Filmmaker Alex Gibney: Steve Jobs and Elizabeth Holmes shared this one ‘great talent’

“Late Apple CEO Steve Jobs and former Theranos CEO Elizabeth Holmes share something far more important than their preference for black turtlenecks, says Alex Gibney, the director of a recent documentary on Holmes called The Inventor: Out for Blood in Silicon Valley,” Max Zahn and Andy Serwer write for Yahoo Finance.

“‘The most interesting thing about Steve Jobs — and something he shares with Elizabeth Holmes — is that he was a storyteller,’ Gibney says. ‘That, I think, was his great talent,'” Zahn and Serwer write. “‘He wasn’t an inventor in the mechanical sense of the word. He was an inventor in the way he kind of made up stories that people liked to consume,’ the Oscar-winning director Gibney adds of Jobs.”

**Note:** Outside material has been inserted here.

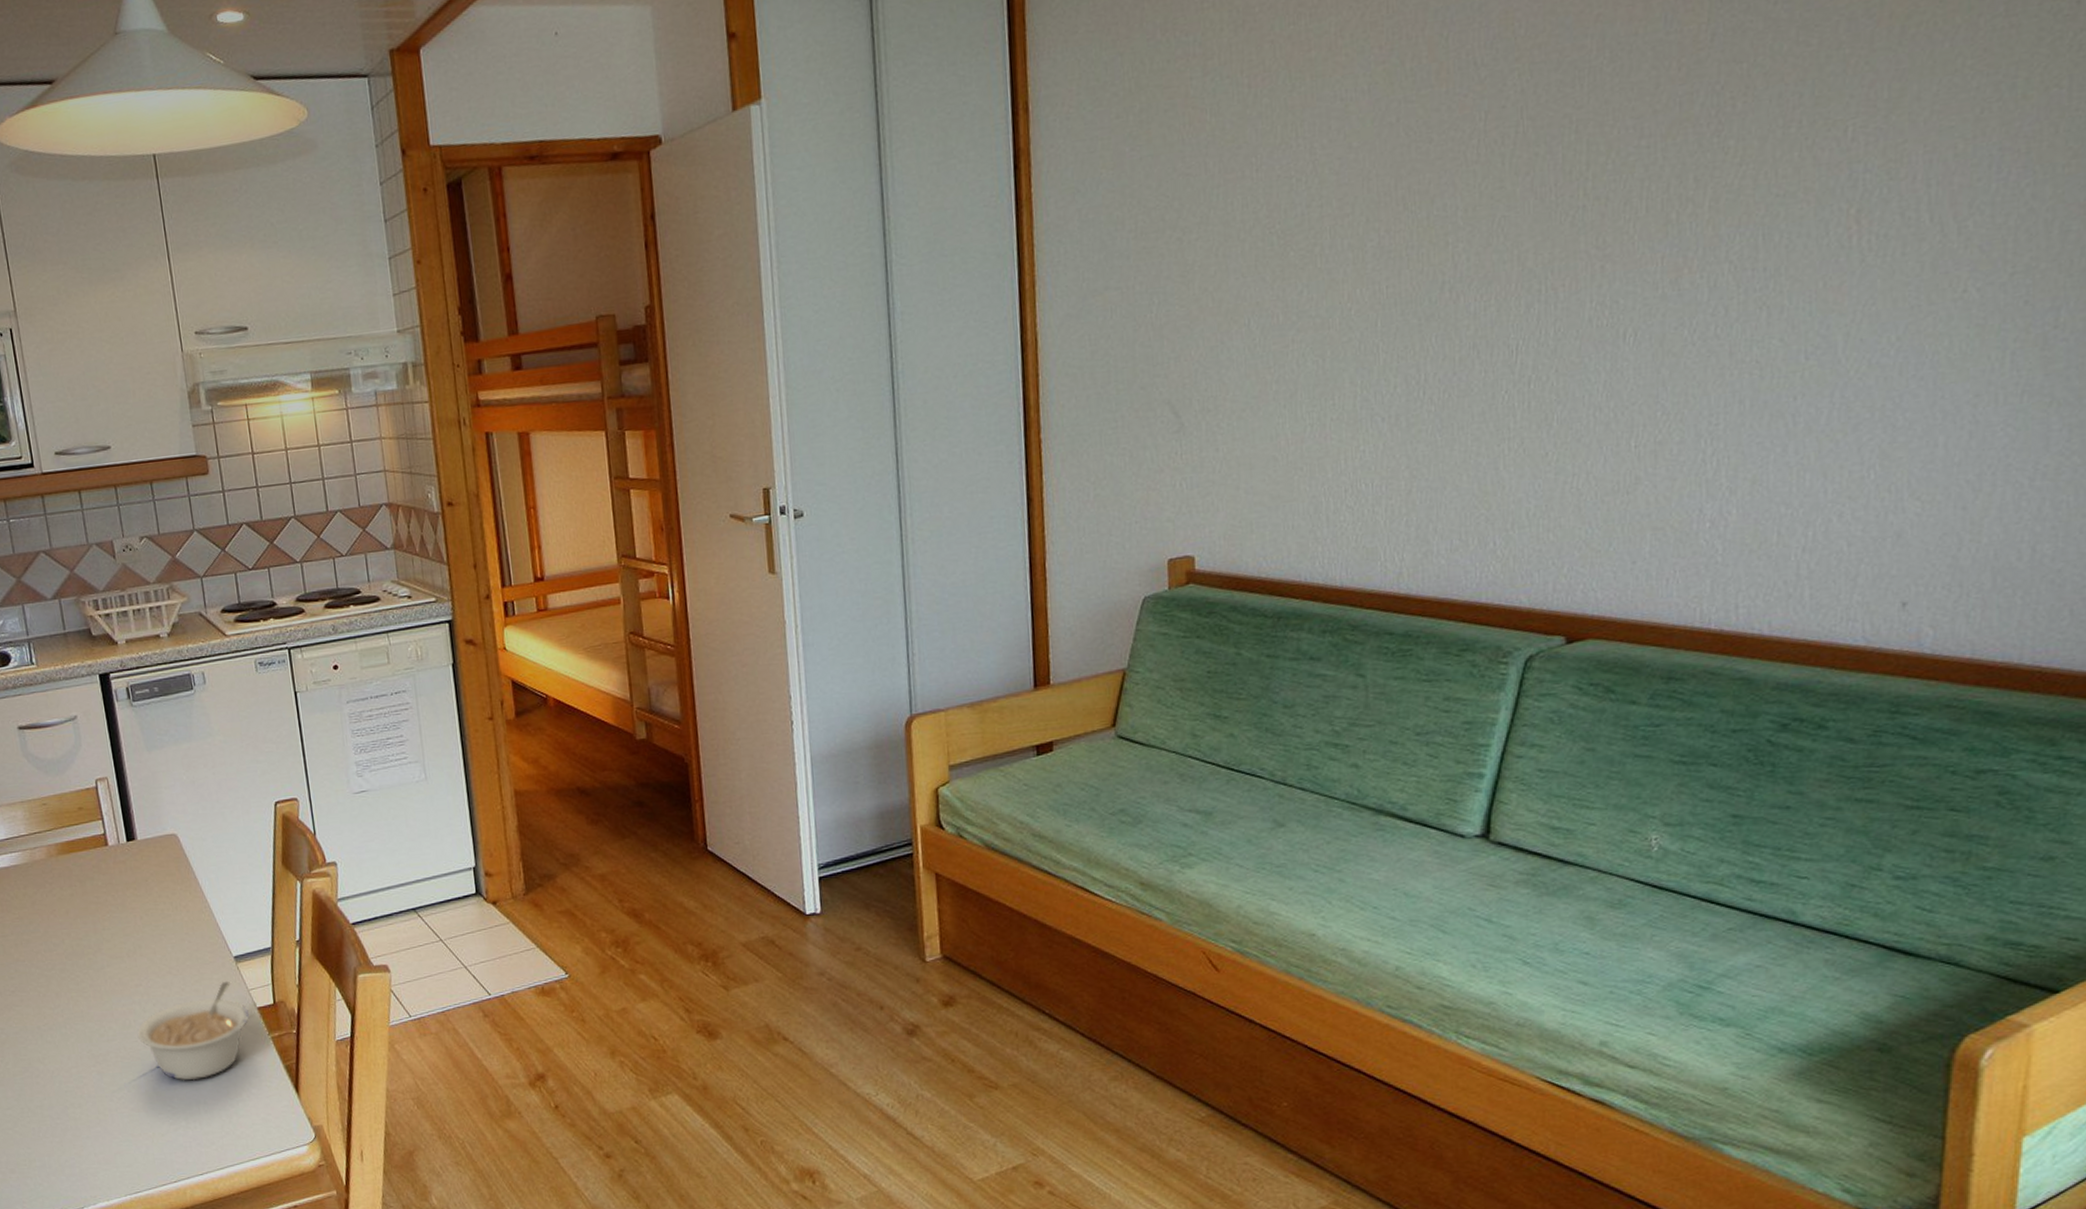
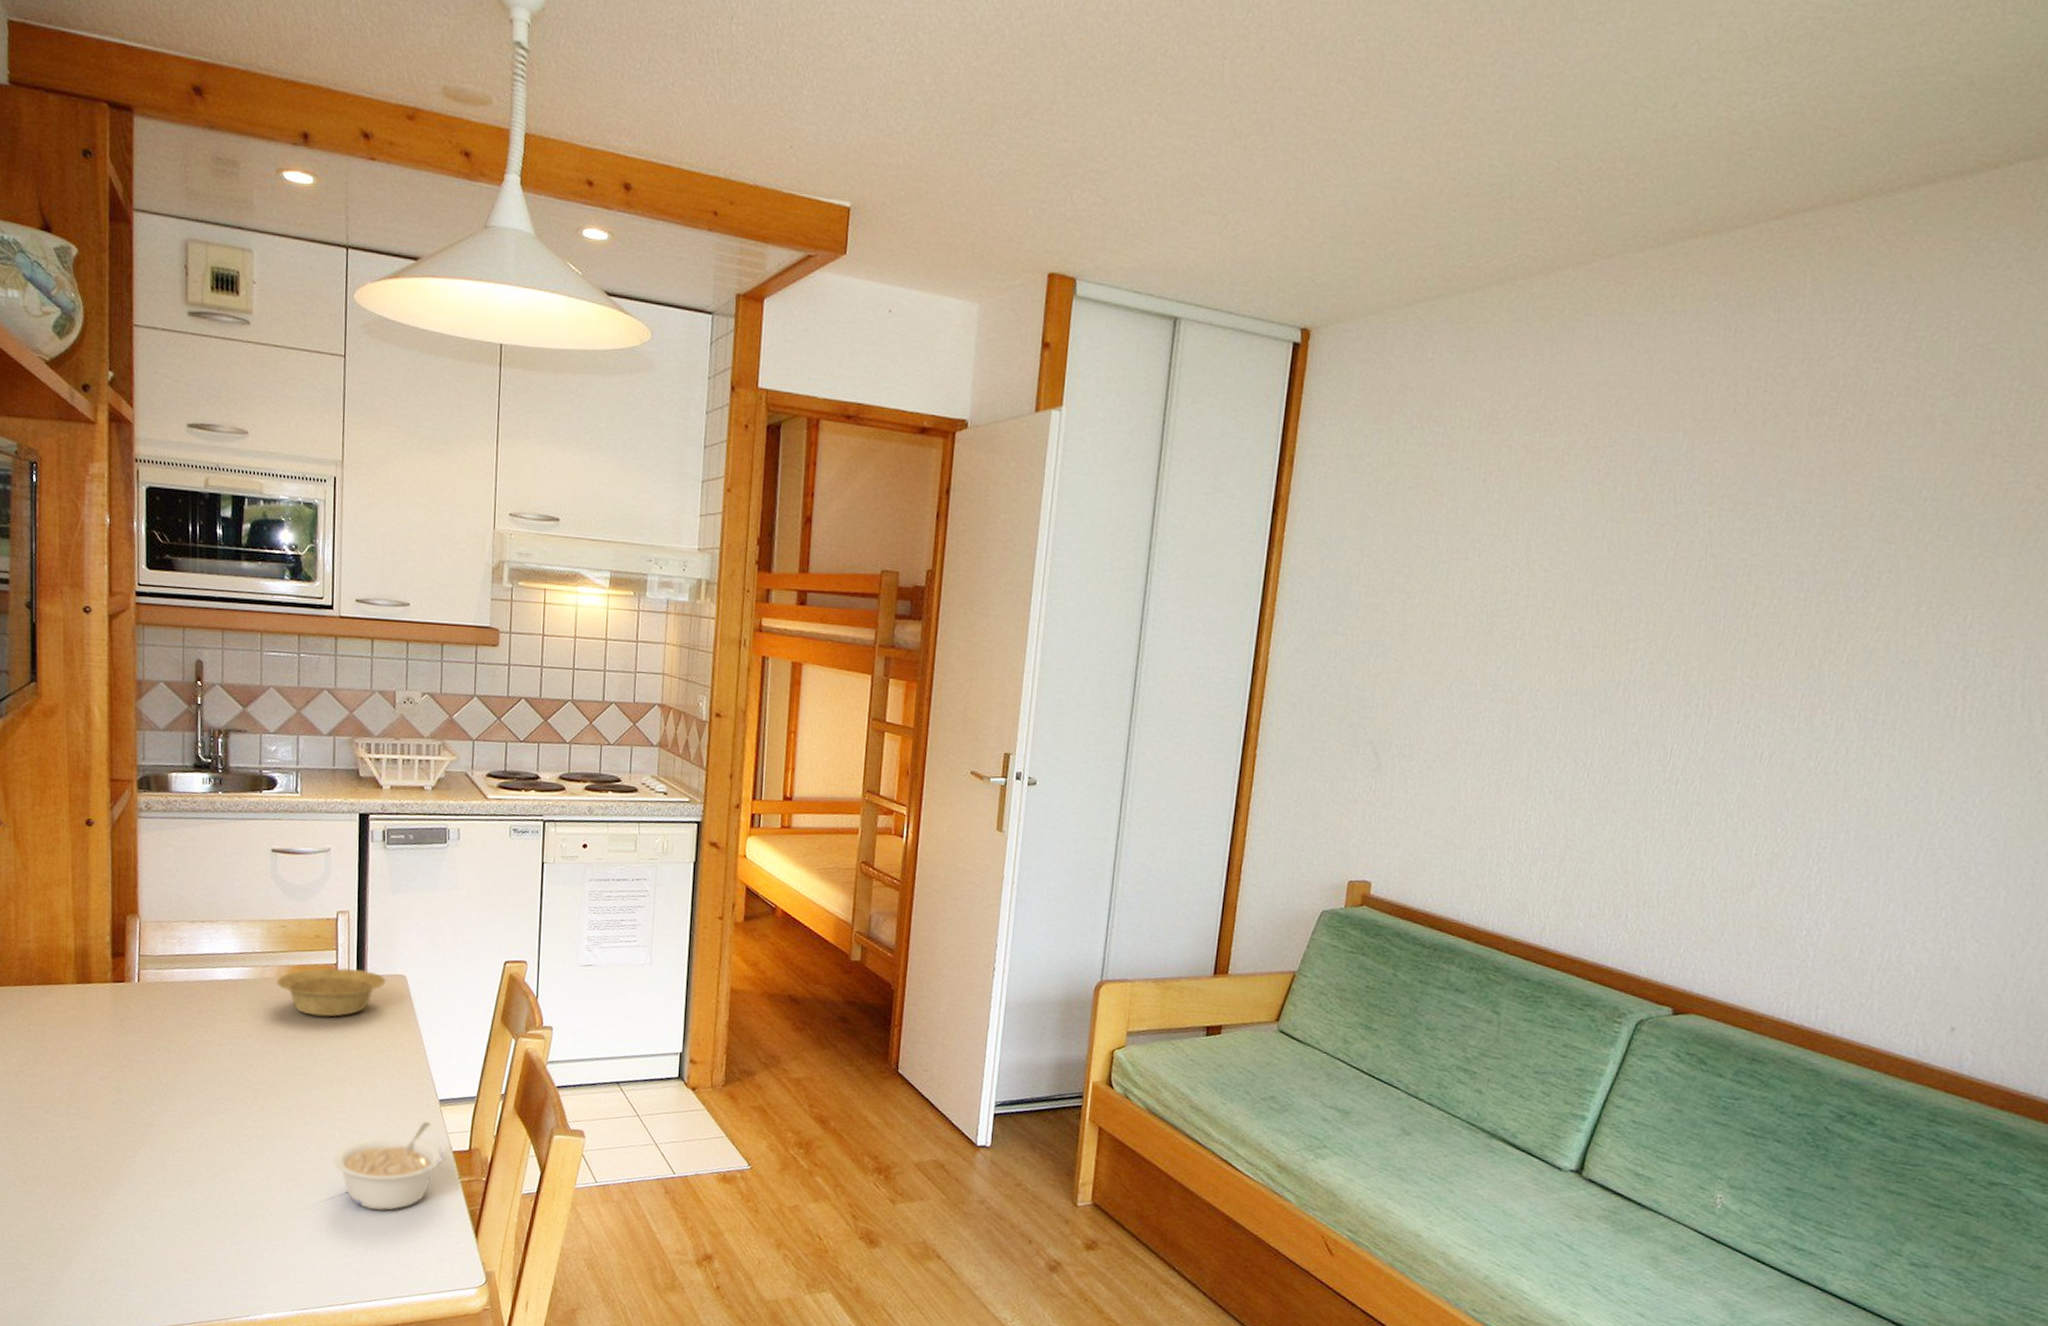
bowl: none [47,835,158,891] -> present [275,967,386,1017]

“Holmes, indicted last June on charges of defrauding investors for misrepresenting the effectiveness of a blood testing machine produced by her company, had a well-documented obsession with Jobs,” Zahn and Serwer write. “Not only did she mimic his wardrobe, but she also adopted his management techniques and sought to hang the Apple flag at half-mast on the day of his death, as described by journalist John Carreyrou in Bad Blood: Secrets and Lies in a Silicon Valley Startup.”

Read more in the full article here.

MacDailyNews Take: Oh, Holmes told stories alright.

Steve backed his up.

SEE ALSO:
Theranos’ Elizabeth Holmes and Steve Jobs: When the ‘reality distortion field’ fails – July 6, 2018

6 Comments

    1. Yup, no one ever accused Steve Jobs of running a scam product out the door.

      I am sure Apple had developed products that either didn’t work or work well enough to release, but they never sold them to the public, well …

      I hope they make the new laptop keyboards work correctly for a long time with a better design and retrofit all the existing laptops out there. But Steve Jobs didn’t have anything to do with that. The keyboard failures may represent the end of the Jobsian mystique around Ives.

  1. Utter nonsense. Holmes was a lousy story teller. She told the same story every time, which turned out to be a lie, the story about her relative that died, where she would say, no one should die before their time. Turns out she wasn’t close to that relative after all.

    As for Steve, he didn’t lower his voice an octave in order to give a speech.

  2. If you’re allowed to make up lies, you can come up with some pretty impressive stories. “I figured out a way to do 150 complicated blood tests with a single drop of blood, the army is using it and it’s working great” IS a pretty great story, after all.